繊維製造やロボット美容師への応用が期待される「ほぐし」を数学的に理解する研究成果を発表 Researchers develop a mathematical understanding of detangling that could be used for textile manufacturing, robotic hairdressers
2022-04-13 ハーバード大学
・Mahadevan氏と共著者のThomas Plumb Reyes氏、Nicholas Charles氏は、Soft Matter誌に掲載された新しい論文で、櫛でとかすことの数学について調べ、なぜ多くの人が使うブラッシング技術が繊維の束をほぐす最も有効な方法であるのかを説明しています。
・髪をとかすには、相互作用する弾性フィラメントの束として定義される、集合的なカールのトポロジーのもつれを払いのけることが含まれます。実験と計算を組み合わせて、トポロジー、幾何学、力学を自然に結びつけるこの問題を研究しました。
<関連情報>
- https://www.seas.harvard.edu/news/2022/04/tear-free-brushing-all-you-need-math
- https://pubs.rsc.org/en/Content/ArticleLanding/2022/SM/D1SM01533H
二重らせんを解く Combing a double helix
Thomas B. Plumb-Reyes, Nicholas Charles and L. Mahadevan
Soft Matter First published:22 Mar 2022
DOIhttps://doi.org/10.1039/D1SM01533H
Abstract
Combing hair involves brushing away the topological tangles in a collective curl, defined as a bundle of interacting elastic filaments.

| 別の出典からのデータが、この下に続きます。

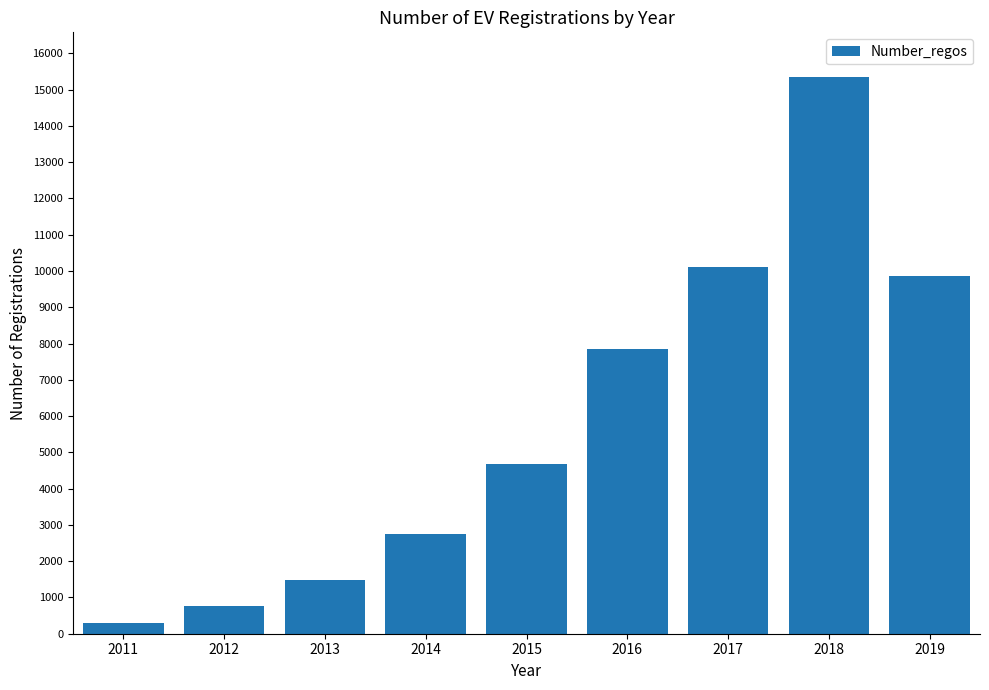

What is the difference between the maximum and second lowest values?

14591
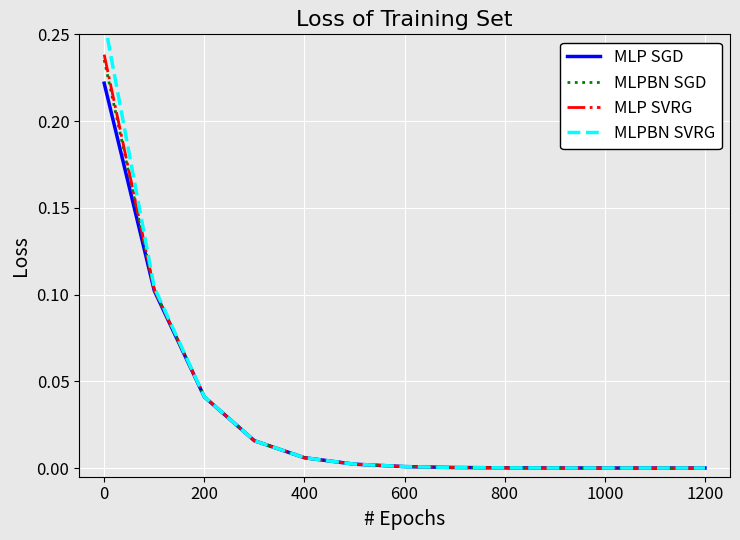

Reading left to right, list all the values displayed in this chart.

MLP SGD: 0.2	0.1	0.0	0.0	0.0	0.0	0.0	0.0	0.0	0.0	0.0	0.0	0.0
MLPBN SGD: 0.2	0.1	0.0	0.0	0.0	0.0	0.0	0.0	0.0	0.0	0.0	0.0	0.0
MLP SVRG: 0.2	0.1	0.0	0.0	0.0	0.0	0.0	0.0	0.0	0.0	0.0	0.0	0.0
MLPBN SVRG: 0.3	0.1	0.0	0.0	0.0	0.0	0.0	0.0	0.0	0.0	0.0	0.0	0.0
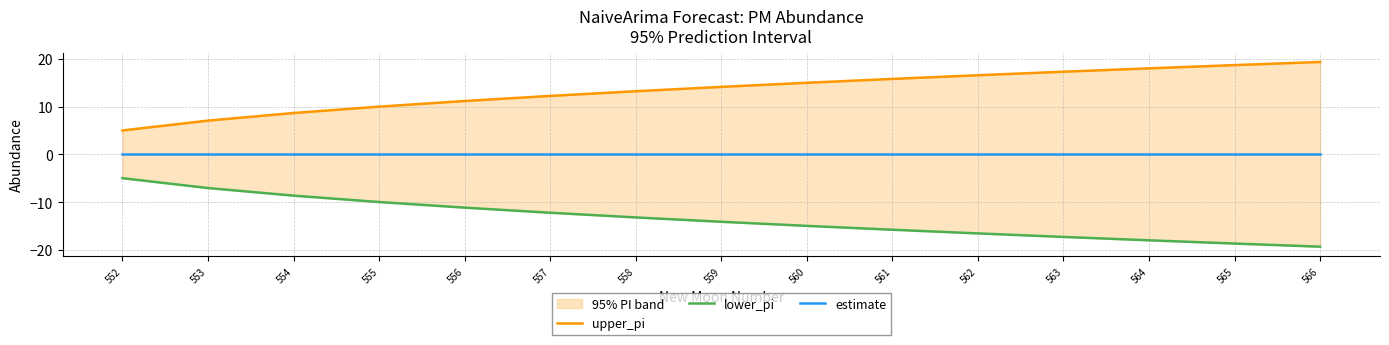

True or false: upper_pi and estimate cross at least once.

False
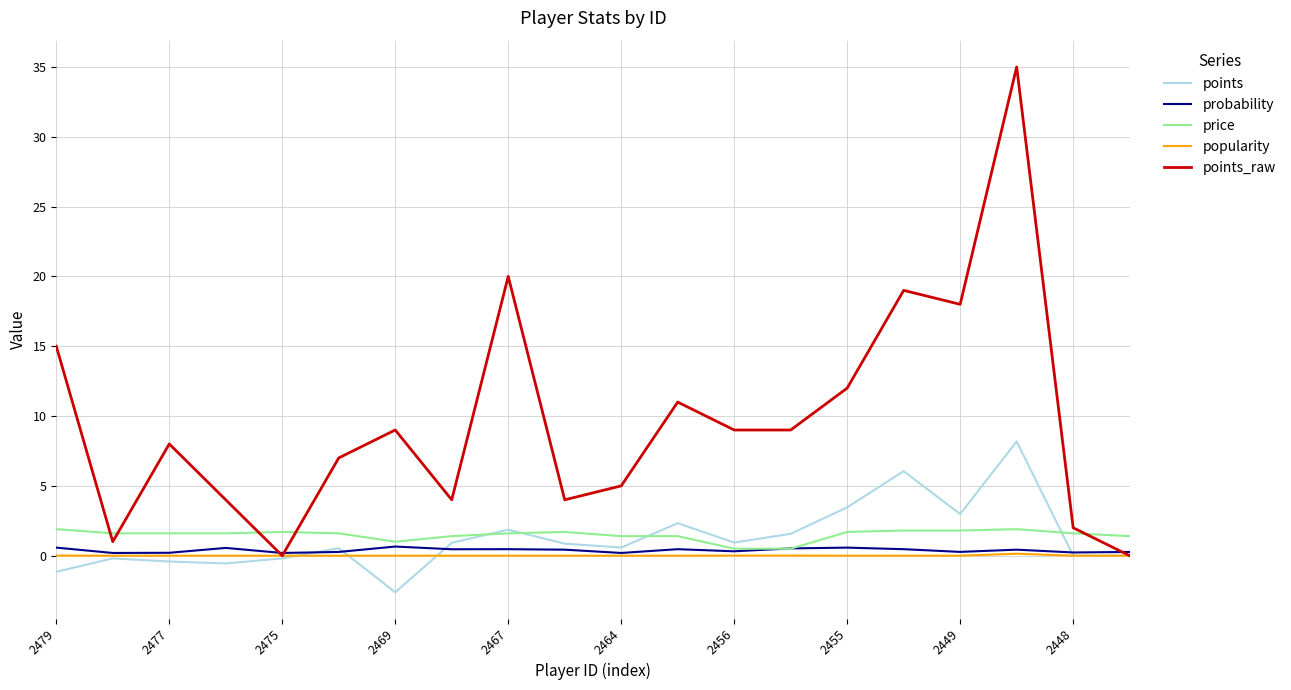

What is the greatest value displayed?

35.0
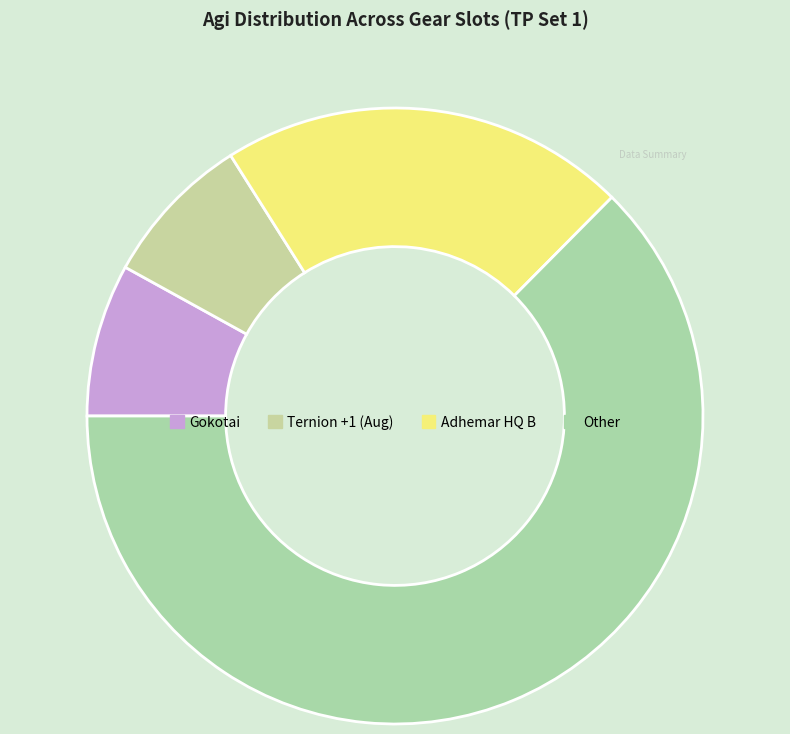

Is there a majority slice in this chart?

Yes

Using a combination of experiment and computation, we study this problem that naturally links topology, geometry and mechanics. Observations show that the dominant interactions in hair are those of a two-body nature, corresponding to a braided homochiral double helix. This minimal model allows us to study the detangling of an elastic double helix driven by a single stiff tine that moves along it and leaves two untangled filaments in its wake. Our results quantify how the mechanics of detangling correlates with the dynamics of a topological quantity, the link density, that propagates ahead of the tine and flows out the free end as a link current. This in turn provides a measure of the maximum characteristic length of a single combing stroke in the many-body problem on a head of hair, producing an optimal combing strategy that balances trade-offs between comfort, efficiency and speed of combing in hair curls of varying geometrical and topological complexity.